> Instructions to follow:
Answer these questions about the query optimization text below.
(a) Besides showing the query plan, what does EXPLAIN ANALYZE do?
(b) What should be run on the table when actual rows far exceed estimated rows?
(c) What does high planning time on complex queries suggest?

> Reading passage:
Level 1 · 20 min

Query Optimization

PostgreSQL query optimization starts with reading EXPLAIN ANALYZE output. Understanding how the planner chooses between sequential and index scans, and which join algorithm it uses, is the foundation of PostgreSQL performance work.

Reading EXPLAIN ANALYZE

EXPLAIN shows the query plan. EXPLAIN ANALYZE actually executes the query and shows actual vs estimated row counts and timing. Key output fields: 'actual time' (ms per loop iteration), 'rows' (actual vs estimated), 'loops' (how many times this node was executed), 'buffers' (cache hits vs reads). When actual rows >> estimated rows, the planner made a bad estimate — usually means stale statistics. Run ANALYZE on the table to refresh. 'Planning time' vs 'Execution time' are both important: high planning time on complex queries suggests too many join permutations.

Data extracted from a collection
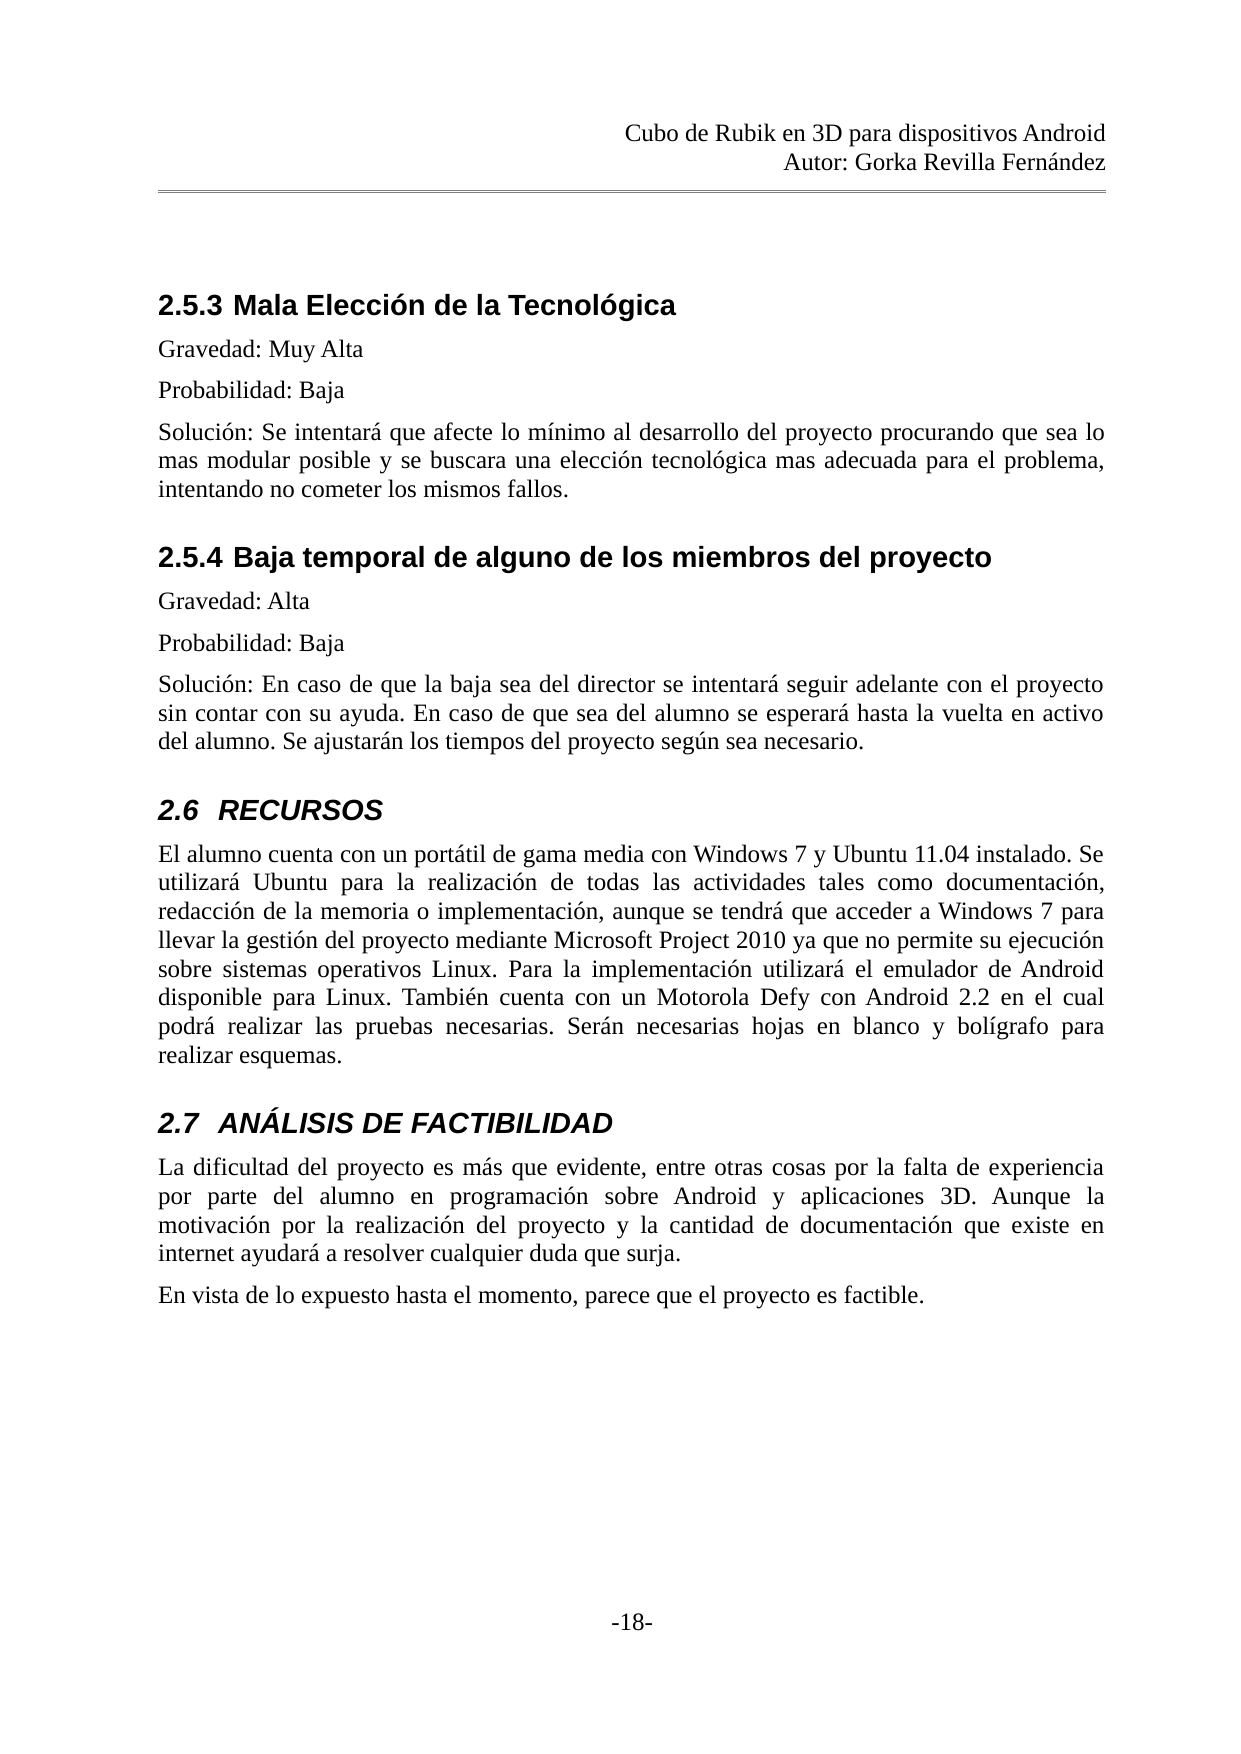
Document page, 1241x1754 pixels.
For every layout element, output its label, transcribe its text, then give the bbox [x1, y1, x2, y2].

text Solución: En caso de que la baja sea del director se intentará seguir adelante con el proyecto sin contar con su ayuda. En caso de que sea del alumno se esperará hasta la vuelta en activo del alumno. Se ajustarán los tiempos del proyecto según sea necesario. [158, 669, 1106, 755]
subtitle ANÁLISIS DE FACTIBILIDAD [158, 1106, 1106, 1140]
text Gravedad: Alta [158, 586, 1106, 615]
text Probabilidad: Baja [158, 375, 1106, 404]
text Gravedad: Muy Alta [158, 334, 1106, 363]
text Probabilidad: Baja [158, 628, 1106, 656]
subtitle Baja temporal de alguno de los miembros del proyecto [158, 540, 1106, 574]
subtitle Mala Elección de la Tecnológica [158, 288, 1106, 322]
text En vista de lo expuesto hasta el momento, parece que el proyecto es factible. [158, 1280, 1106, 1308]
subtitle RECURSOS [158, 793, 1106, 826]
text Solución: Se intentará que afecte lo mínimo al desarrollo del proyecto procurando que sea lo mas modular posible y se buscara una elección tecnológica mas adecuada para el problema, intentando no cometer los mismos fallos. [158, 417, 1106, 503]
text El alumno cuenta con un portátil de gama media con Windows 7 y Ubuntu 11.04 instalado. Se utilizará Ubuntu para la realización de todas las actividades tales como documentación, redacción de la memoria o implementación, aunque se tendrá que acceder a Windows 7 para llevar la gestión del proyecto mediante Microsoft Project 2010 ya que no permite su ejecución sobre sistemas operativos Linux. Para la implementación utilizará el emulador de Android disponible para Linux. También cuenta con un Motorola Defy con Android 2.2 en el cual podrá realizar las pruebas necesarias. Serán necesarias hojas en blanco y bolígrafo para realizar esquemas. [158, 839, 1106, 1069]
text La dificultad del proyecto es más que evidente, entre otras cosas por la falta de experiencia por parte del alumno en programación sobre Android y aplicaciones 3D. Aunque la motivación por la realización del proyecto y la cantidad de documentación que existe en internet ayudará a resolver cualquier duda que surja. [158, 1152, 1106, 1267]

> Answer to the problem:
(a) It actually executes the query and shows actual vs. estimated row counts and timing.
(b) ANALYZE, to refresh the statistics.
(c) Too many join permutations.